В канализационном туннеле, по которому они шли, ночевать было опасно, а подходящего убежища или помещения найти не удавалось. Потом кто-то услышал знакомый звук, шедший из метровой трубы, жерло которой выходило в канализационный люк. Митяй бесшумно пополз в эту трубу. Кто-то из уновцев — за ним. Наткнулись на люк. Это был не герметичный люк, а просто кусок жести, переделанный в некое подобие двери. Звук шел оттуда. Почему-то он казался родным и безопасным. Митяй постучал. Жужжание утихло, послышалась суета, что-то падало. Митяй настойчиво постучался еще раз.
— Ну что, суки, пришли и за нами? Входите! Мы готовы встретить вас. Только сдаваться, как Липские, я не намерен. Будем мочить вас, пока силушки есть. Узнаете, как хохлы драться умеют! Я вам тут сечь запорожскую устрою!
Жужжание возобновилось и стало еще интенсивнее. Лязгнул отодвигаемый засов. Митяй толкнул дверь. Прямо в глаза ему светил фонарь, укрепленный на строительном шлеме мужчины лет сорока. Двумя руками мужчина держал приподнятый меч, готовясь нанести удар. Луч фонаря Митяя осветил стоявших рядом с мужчиной женщину, мальчика лет двенадцати и девочку помладше. Они решительно держали копья, готовые к бою.
— Я пришел с миром, — сказал Митяй, бросая на пол меч и показывая разряженный арбалет на культе.

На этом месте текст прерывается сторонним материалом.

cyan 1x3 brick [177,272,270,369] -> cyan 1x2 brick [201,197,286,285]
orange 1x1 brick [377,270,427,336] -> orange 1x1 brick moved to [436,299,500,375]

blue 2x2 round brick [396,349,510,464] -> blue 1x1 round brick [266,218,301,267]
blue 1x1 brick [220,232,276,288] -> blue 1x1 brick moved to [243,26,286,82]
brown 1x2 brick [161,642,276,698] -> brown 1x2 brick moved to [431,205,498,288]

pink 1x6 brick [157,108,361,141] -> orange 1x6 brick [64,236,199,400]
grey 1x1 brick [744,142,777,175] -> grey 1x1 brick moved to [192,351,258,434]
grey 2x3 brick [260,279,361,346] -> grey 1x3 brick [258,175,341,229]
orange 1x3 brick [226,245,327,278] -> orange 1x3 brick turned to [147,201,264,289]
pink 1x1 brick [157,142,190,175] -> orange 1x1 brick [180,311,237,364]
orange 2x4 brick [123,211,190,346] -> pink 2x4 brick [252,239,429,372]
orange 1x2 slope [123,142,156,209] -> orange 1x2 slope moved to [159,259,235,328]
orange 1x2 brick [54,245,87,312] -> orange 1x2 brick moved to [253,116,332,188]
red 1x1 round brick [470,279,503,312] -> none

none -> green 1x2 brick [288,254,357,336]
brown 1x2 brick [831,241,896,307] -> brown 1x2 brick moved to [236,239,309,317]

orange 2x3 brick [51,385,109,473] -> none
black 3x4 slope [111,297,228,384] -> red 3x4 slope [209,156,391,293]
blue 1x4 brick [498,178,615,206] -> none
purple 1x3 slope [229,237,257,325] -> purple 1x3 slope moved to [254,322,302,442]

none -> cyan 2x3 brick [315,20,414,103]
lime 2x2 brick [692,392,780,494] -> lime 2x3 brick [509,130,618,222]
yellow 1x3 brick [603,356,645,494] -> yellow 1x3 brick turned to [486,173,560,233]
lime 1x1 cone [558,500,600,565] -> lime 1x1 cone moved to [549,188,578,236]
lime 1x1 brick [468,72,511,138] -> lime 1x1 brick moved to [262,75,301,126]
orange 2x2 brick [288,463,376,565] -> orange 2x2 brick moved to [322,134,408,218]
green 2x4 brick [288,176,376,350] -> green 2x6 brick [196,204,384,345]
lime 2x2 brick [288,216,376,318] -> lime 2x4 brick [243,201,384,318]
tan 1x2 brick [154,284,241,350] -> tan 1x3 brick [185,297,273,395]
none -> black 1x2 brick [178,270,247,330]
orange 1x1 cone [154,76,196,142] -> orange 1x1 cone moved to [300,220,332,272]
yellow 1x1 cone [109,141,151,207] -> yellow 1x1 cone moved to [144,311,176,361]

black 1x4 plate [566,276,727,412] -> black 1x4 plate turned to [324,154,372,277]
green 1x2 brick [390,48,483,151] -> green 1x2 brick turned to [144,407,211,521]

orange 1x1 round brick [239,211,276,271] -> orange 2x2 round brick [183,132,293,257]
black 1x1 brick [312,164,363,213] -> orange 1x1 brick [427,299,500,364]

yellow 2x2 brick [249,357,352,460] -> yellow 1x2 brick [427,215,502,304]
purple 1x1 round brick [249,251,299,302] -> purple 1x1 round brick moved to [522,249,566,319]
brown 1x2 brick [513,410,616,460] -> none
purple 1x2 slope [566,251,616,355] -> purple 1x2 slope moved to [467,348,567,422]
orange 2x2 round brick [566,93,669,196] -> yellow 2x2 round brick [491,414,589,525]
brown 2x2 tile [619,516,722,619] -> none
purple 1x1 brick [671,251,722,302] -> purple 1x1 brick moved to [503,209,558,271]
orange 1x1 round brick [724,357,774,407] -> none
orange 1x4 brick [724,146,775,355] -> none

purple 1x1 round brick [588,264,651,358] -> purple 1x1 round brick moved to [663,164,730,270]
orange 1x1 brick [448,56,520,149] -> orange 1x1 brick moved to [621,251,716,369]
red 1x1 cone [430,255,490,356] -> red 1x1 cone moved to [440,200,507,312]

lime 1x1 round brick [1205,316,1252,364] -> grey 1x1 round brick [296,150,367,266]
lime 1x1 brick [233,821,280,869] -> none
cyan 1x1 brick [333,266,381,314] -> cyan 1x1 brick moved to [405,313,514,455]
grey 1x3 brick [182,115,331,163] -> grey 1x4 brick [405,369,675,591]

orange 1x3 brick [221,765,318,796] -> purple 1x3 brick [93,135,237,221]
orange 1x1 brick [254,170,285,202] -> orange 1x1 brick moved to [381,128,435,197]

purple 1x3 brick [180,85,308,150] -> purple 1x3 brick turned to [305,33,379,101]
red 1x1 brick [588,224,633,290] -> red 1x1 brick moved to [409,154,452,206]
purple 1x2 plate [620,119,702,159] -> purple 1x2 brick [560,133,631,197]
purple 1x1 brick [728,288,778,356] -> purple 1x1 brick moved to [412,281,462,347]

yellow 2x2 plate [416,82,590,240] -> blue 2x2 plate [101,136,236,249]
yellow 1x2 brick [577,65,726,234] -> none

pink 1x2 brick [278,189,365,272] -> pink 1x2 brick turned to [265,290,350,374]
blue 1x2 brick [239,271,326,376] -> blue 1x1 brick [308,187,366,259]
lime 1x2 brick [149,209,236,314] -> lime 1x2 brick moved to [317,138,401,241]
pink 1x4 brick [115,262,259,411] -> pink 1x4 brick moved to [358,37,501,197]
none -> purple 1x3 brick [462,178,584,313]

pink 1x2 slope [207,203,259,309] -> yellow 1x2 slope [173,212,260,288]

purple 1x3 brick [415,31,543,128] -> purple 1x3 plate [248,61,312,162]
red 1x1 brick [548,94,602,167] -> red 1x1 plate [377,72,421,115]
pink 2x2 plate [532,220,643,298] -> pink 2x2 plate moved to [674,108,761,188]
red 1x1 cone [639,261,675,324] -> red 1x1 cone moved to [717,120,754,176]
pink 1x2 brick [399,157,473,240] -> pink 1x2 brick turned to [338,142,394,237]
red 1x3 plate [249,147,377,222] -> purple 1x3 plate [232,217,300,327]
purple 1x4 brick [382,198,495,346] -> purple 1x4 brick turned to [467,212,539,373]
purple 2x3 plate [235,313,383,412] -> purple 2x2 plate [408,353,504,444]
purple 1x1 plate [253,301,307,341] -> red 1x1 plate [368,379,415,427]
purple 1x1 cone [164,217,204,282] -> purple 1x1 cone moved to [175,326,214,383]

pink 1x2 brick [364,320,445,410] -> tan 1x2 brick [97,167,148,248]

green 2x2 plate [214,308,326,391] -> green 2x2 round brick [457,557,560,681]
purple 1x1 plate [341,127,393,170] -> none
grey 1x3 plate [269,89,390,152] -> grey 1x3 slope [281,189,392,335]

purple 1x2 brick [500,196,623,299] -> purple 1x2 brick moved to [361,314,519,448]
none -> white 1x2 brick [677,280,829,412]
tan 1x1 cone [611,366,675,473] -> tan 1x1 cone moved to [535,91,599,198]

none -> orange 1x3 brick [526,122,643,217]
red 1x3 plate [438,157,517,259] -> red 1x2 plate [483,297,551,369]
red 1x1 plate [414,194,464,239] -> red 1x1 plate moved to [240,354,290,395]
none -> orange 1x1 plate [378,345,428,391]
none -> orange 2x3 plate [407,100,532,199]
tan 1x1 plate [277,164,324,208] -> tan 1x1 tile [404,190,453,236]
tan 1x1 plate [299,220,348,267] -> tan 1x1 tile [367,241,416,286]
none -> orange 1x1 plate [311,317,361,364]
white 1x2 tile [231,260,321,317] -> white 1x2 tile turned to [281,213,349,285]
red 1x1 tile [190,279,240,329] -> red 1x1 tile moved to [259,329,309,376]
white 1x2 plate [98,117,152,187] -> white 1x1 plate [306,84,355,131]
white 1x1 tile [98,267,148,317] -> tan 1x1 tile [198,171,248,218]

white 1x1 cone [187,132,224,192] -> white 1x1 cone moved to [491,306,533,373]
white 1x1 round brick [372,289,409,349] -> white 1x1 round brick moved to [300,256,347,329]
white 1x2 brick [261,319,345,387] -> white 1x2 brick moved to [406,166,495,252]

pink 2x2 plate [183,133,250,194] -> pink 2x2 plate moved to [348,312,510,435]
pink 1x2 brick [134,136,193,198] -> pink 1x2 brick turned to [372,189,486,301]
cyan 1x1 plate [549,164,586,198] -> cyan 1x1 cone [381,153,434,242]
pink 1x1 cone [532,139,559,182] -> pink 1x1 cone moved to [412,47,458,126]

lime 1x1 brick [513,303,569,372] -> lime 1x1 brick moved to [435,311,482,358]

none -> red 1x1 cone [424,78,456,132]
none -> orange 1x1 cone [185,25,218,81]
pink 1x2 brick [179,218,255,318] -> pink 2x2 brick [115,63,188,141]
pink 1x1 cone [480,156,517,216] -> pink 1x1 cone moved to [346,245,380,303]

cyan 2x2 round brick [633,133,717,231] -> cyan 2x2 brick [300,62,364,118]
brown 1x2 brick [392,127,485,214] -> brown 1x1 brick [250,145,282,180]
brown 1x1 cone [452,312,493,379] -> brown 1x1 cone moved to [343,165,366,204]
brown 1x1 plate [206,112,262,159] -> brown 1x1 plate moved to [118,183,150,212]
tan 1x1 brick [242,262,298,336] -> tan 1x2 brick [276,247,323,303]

— А вы все приходите с миром, а заодно и с гнидами своими. Ну что ж, заходите по одному, познакомитесь с семьей Страпко. Мы не такие, как Липские, будем драться.
— Я не ленточник. Можете проверить меня. Видите — я без оружия.
— Тогда ползи сюда на коленях!
Поборов свою гордость, Митяй лег на пол, по-пластунски подполз к главе семьи и покорно лег на бетонный пол. Тот приставил к его шее острие меча — Митяй не отреагировал. Страпко-старший начал давить — Митяй лежал. Страпко стал давить сильнее.
— Э-э-э, зарежешь так, — не двигаясь, сказал Митяй.
— Да, блин, — задумался Страпко-старший, — ленточник бы уже прыгал как ошпаренный. Но, кто там вас знает, может, вы уже научились терпеть это.
— Па! А ты ему перережь шею. Если червячка не увидим — значит не ленточник, — добродушно посоветовала девочка.
— Да цыц ты, нехристь малолетняя! То ж человек живой! — прикрикнул мужик.
Он присел и стал рассматривать шею. Из ранки от острия меча сочилась кровь. В остальном состояние шеи Митяя Страпко-старшего удовлетворило.
— Не-а, видать, не ленточник. Ладно, брат, вставай. Ты уж извини — времена такие. Мы тут последние остались в округе. Всех наших ленточники того: кого повырезали, кого силой забрали, а кто и сам согласился с ними уйти. Меня Михайло звать, а это жена и дети мои, значит.